取り組む課題 =>
A – ホンダの文章によると、『三現主義』で重視される三つのものは何ですか。
B – ホンダの文章の最後の文のあとから、続きを書き継いでください。

本文 =>
チャレンジして失敗するよりも、
何もしないで失敗することを恐れろ
失敗を恐れて何もしない人間は最低なのである
序
ホンダは時に途方もないような数々の挑戦によって、成長してきたブランドである。それは、いわゆる技術との戦いや画期的な商品開発における作り手の格闘や苦悩に対するユーザーのシンパシー、あるいはその商品による新たな歓びの享受によって裏付けられてきた(少なくとも我々ユーザー側の立場ではそういう事になる)。
それを生む発想の原点は何なのか?
ホンダの物づくりの基本精神には、ホンダフィロソフィーとしてよく知られている『三つの喜び』(買う喜び、売る喜び、創る喜び)、『三現主義』(現場、現実、現物を重視する)があり、あるいは自他非分離(自分と他者を分離して考えず、相手の立場で思いと感覚を経験する)の思想がある事はよく知られている。

データ部分 =>
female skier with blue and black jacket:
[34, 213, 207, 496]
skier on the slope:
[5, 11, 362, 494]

課題の解答 =>
A – 現場、現実、現物です。

B –
しかし、ご立派なお題目を大きく掲げたところで、実が伴っていなければそれはただの言葉遊びに過ぎない。問題はこれらのフィロソフィーや思想を実践・実現するために、どれだけ、どのようにして、物づくりというものに取り組んできたかという事実であり、(その成功、失敗に関わらず)そこから生まれた商品にそれを証明するだけの実存や革新性があるかどうかだ。
いわゆる「作り手の顔が見える」という商品とはそう言うものであり、その仕事が発生した事情がどうであろうとも「とにかくここまでやった。少なくとも他とは違う」という強烈な意志に貫かれた商品はユーザーにとって魅力的に見えるはずなのだ。
強烈な意志。
これこそがホンダのチャレンジの原点ではないのか。便利なのか、スゴイのか、面白いのか、その都度、夢や目標は変わるが、ユーザーの喜びを実現するという一点に突き進む。そのために誰もやらないような事をとことんやる。そのために精神と肉体を限界まで追い込む事も厭わない。
時代が変わろうと、社会が変わろうと、企業規模が変わろうと、そこにある物語は不変でなくてはならない。それが作り手にとっての醍醐味になると同時に、受け手に対する誠実さにもなるはずだ。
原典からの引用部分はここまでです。